Bricks hurled at truck carrying mother, son

A Plano family's trip home from the airport turned into a dangerous attack Friday night.  They claim three teenagers hurled bricks at their truck and fled the area. Dallas Police say it could be a gang initiation.

The family is now warning other drivers.

Dallas police are looking for the three teens, around the ages of 14-17,who maliciously targeted the Rose family who were driving home from Love Field Friday night and  suddenly found themselves under attack.

Just before 10 p.m. Kimberly Rose and her son Kevin drove past Frankford Road on Midway in the far right lane when Kimberly made eye contact with a teen.

“I guess he was just aiming at what he was getting ready to throw bricks at,” Kimberly says.

That's when Kimberly says that the teen and at least two others targeted her family's truck.

“My windshield exploded. It was like pow pow pow! I wasn't even sure if it was gunfire it was so loud,” Kimberly explains.

“We were having a conversation and then I heard a loud pop, the glass broke and I could feel it down the side of my neck,” Kevin says.
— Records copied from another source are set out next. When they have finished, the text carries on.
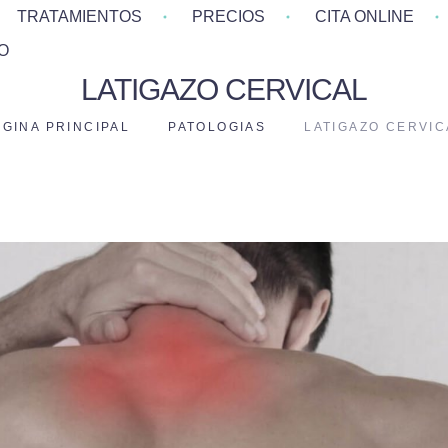
TRATAMIENTOS
PRECIOS
CITA ONLINE
O
LATIGAZO CERVICAL
ÁGINA PRINCIPAL
PATOLOGIAS
LATIGAZO CERVIC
You can still see skid marks where Kevin, who was behind the wheel, managed to stop the car about a hundred feet away.

“I thought, I can ask those kids what happened, what hit us, and that's when I was like, wait a minute, they're not there,” Kimberly says

Instinct told Kimberly to stay in the car, which may have been spot on.

“We found out from cops that was probably the best idea, is to wait until somebody got there because they told us sometimes it's a gang initiation and they wait on you to get out and beat you and take your money,” Rose says.

The teens took off down a nearby alley but left the family's 1992 pickup truck with nearly $1,000 in damage.

Kimberly says financially it’s pretty hard right now and then this happened. She’s a single mom who just returned to work part-time after being off on disability. 

Even though it's financially tough, if there had to be a target that night, the Rose family is glad it was their slow old farm truck that goes 35mph.

“If anybody had been going faster like they do, or a smaller car, I think it would have probably gone completely through the windshield,” Kimberly says.

Aside from small cuts, both Kimberly and Kevin are okay. The family says investigators told them similar incidents are known to happen in South Dallas and only recently are they aware of these attacks happening up north.